The skulls of these people have been compared to those of the modern Esthonians or Lithuanians; but on the authority of M. Quatrefages it is stated that, while this applies to the probably later race of smaller men found in some of the Belgian caves, it does not apply so well to the people of Cro-magnon. Are, then, these people the types of any ancient, or of the most ancient, European race? The answer is that they are types of the cave men of the mammoth age in Europe. Another example is the remarkable skeleton of Mentone, in the south of France, found under circumstances equally suggestive of great antiquity. Dr. Rivière, in a memoir on this skeleton, illustrated by two beautiful photographs, shows that the characters of the skull and of the bones of the limbs are similar to those of the Cro-magnon skeleton, indicating a perfect identity of race, while the objects found with the skeleton are similar in character. I had an opportunity of verifying his description by an examination of the skeleton in the Museum of the Jardin des Plantes, in 1883; and more recent discoveries at Mentone have confirmed the conclusion that this man really represents a race of giants, some of them seven feet high, who inhabited Southern Europe in the palanthropic age. A similar skeleton found by Carthaillac, at Laugerie Basse, was buried under a great thickness of accumulated débris of cookery, as well as of large stones fallen from above. This skeleton had its shell ornaments in place on the forehead, arms, legs and feet, in a manner which would induce the belief that they had been attached to a head-dress, sleeves, leggings, and shoes or moccasins. (See illustration on p. [79].)

HANDLE OF A PIERCER, OR BODKIN, IN BONE, FROM LAUGERIE BASSE, IN FORM OF A DEER
(a) Hollow for thumb; (b) hollow for finger. Reduced to one-half. From a cast of the original

FLINT FLAKE KNIFE, FOUND IN THE HAND OF THE 'GIANT' SKELETON OF MENTONE (after Evans)

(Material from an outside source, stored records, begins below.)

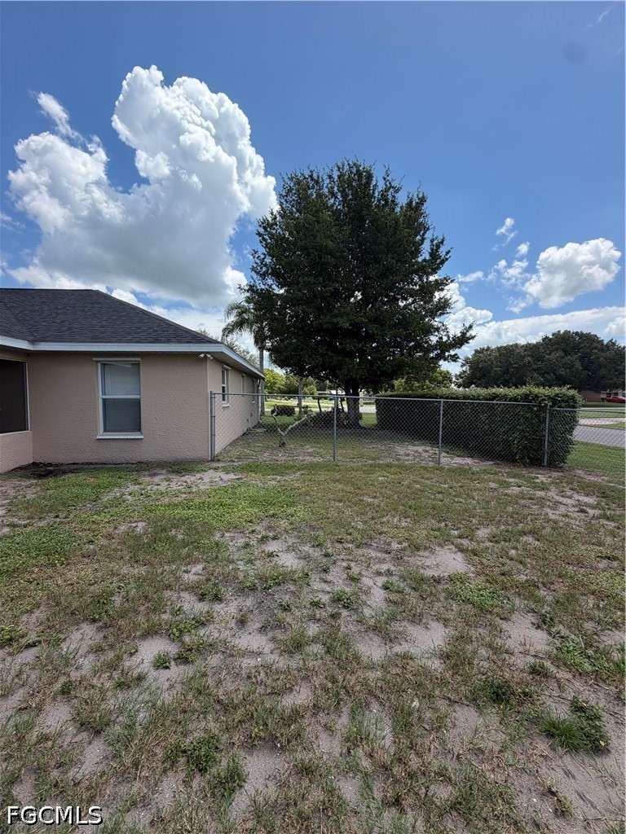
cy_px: 417
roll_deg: +0.5
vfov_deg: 102.1
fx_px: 338
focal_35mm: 14
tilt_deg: -3.3
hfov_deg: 85.7
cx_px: 313
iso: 25
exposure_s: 1/770
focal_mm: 2.22
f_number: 2.2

The ornaments of Cro-magnon were perforated shells from the Atlantic and pieces of ivory. Those at Mentone were perforated Neritinæ from the Mediterranean and canine teeth of the deer. In both cases there was evidence that these ancient people painted themselves with red oxide of iron, and used bodkins of bone, and long and beautifully-formed flint knives, perhaps for dividing their food, or perhaps for sacrificial purposes. Skulls found at Clichy and Grenelle in 1868 and 1869 are described by Professor Broca and M. Fleurens as of the same general type, and the remains found at Gibraltar and in the cave of Paviland, in England, seem also to have belonged to this race. The celebrated Engis skull from one of the Belgian caves, which is believed to have belonged to a contemporary of the mammoth, is also of this type, though less massive than that of Cro-magnon; and lastly, even the somewhat degraded Neanderthal skull, found in a cave near Düsseldorf, though, like those of Clichy, Canstadt, Spy and Gibraltar, inferior in frontal development, is referable to the same peculiar long-headed style of man, in so far as can be judged from the portion that remains, though certainly to a ruder and more degraded variety, commonly known as the Canstadt man as distinguished from the Engis or Cro-magnon.